Profiles

If a Teen Wants to Model...

Anita Murage


Reports of young girls being lured to fake modelling auditions have raised questions on how to protect teenagers aspiring to start careers in an evolving industry.

With false promises to work for top brands and get a chance in the industry, desperate teenagers have found themselves in trouble.

Foreign countries start training their models young, and by Lucy Rao, the head designer and founder of Rialto Fashions’ observation, the lifespan of the model usually ends quickly after a few fashion season runs.

“The sooner you start, the better,” she said. “I wouldn’t say that’s the case here as well, but perhaps most people do not fully understand what modeling involves, and this exposes a gap where people now come in to take advantage of the children’s ignorance and beauty,” she said.

Coupled with the fact that parents today are busy with work and essentially locked out of their children’s budding social lives, teenagers online become increasingly vulnerable to such scams.

While the children must stay in school, get knowledge about how and when they can join the modelling industry in the right way helps to fill the gap of information that these gangs typically exploit for their scams.

Jeffrey Wilson, founder, and director of The JW Show told BDLife that part of this fashion show’s core business is talent scouting, where the team visits different counties around the country looking for models and photographers to contribute to the show. Some of these models are under 18, but the standard procedure is to have a parent or guardian present throughout the entire process to guarantee the child's safety.

Companies like The JW Show also scout talent by working with verified institutions in the industry.

“We use the media to advertise casting calls, or reach out to fashion institutions like Vera Beauty College who also market their auditions,” Mr Wilson said.
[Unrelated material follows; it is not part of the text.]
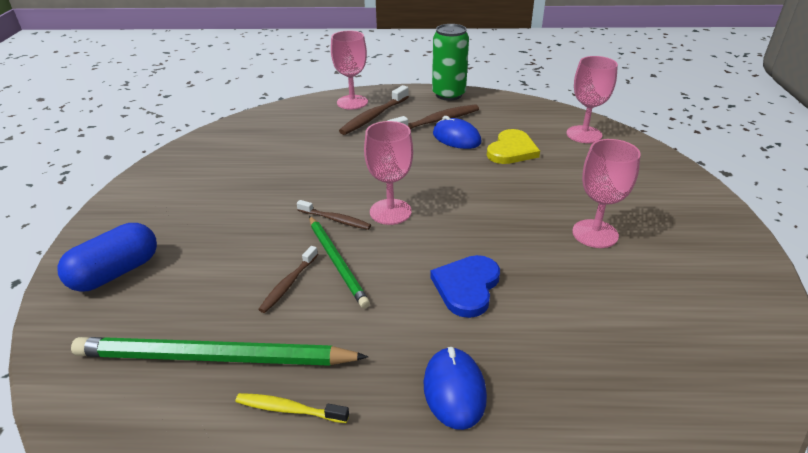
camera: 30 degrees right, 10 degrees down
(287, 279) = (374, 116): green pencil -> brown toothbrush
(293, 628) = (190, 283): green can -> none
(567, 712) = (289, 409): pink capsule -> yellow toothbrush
“We don’t necessarily reach out to models on social media. It’s up to the models to respond to the casting call by either calling or coming to the venue to be auditioned.”

“We also make sure not to expose them to a side of the industry they are not ready to understand,” Lucy said.

To this effect, young models are seldom mixed with older ones until they have attained the age of majority.

Having a parent or guardian present is standard practice for Debbie Oyugi, founder of children’s modelling agency, Debbie Oyugi Kids as well.

The company hosts beauty pageants for children, with some getting their start from as early as three years old. Older children will reach out to the company themselves after conducting their research but are later instructed to procure the permission of an adult. Even so, a framework within the fashion industry that seeks to protect children from modelling audition scams is yet to be established.

“The frameworks are not yet in place, and the rules of engagement still vary from agency to agency - but at DOK we believe in children being children,” Debbie said.

“We are not raising superstars, we are raising young achievers. For gifted children like these, it is important to instil the value of self when they are young so that they can stand by themselves and for themselves,” she added.

To enforce this, part of the pageant hosted by DOK involves a parent-child presentation, which demonstrates the parent's affirmation of the child's path. But beyond parental involvement, more can still be done within the industry to fill this informational gap.

“It is important to know who to entrust your children to,” Debbie said. “We need a central repository where people can see an agency's track record that could also help parents choose the right one for their child,” she added.

She also emphasised the need for parents to research the entertainment industry as they would other careers. An association would also be a relevant authority to weed out potential criminals and figure out who is coming into the fashion industry as an agent and why.

The ultimate solution, she added, is adequate communication between the parent and the child.

“Understand this talent is still a child, and they still need guidance,” she said.

“Behaviour does not just start with one instance, it’s something that is formed over time that develops their character. If you don’t cut a tree before the roots take hold, it will be difficult to do so after it grows too tall."

In a phone call interview, Debbie told BDLife that societal norms had a part to play, as the children can only replicate what they see daily in the media and their communities.

"Freedom should be gradual, and that gradient needs to come with responsibility," she added, referring to a teenager's ability to carve out a life of their own, away from the parental gaze.

Lucy also referred to the role of the media in influencing a child's behaviour and lifestyle aspirations.

“Every child wants to model at some point in their lives, especially the girls” she said.

“At one point or another, they will see themselves as models; they will catwalk, watch TV and imagine their future selves, even thinking about what they will look like in their wedding dresses," she says.

She also noted that on Sundays, the Central Business District is filled with budding photographers and models, taking pictures that showcase the kind of life they aspire to. The photos are then uploaded to their social media platforms, where their followers can like and share them.

“Apart from social media pressure, this behaviour also signals a certain pressure to be the best they can be in the shortest possible time,” she said.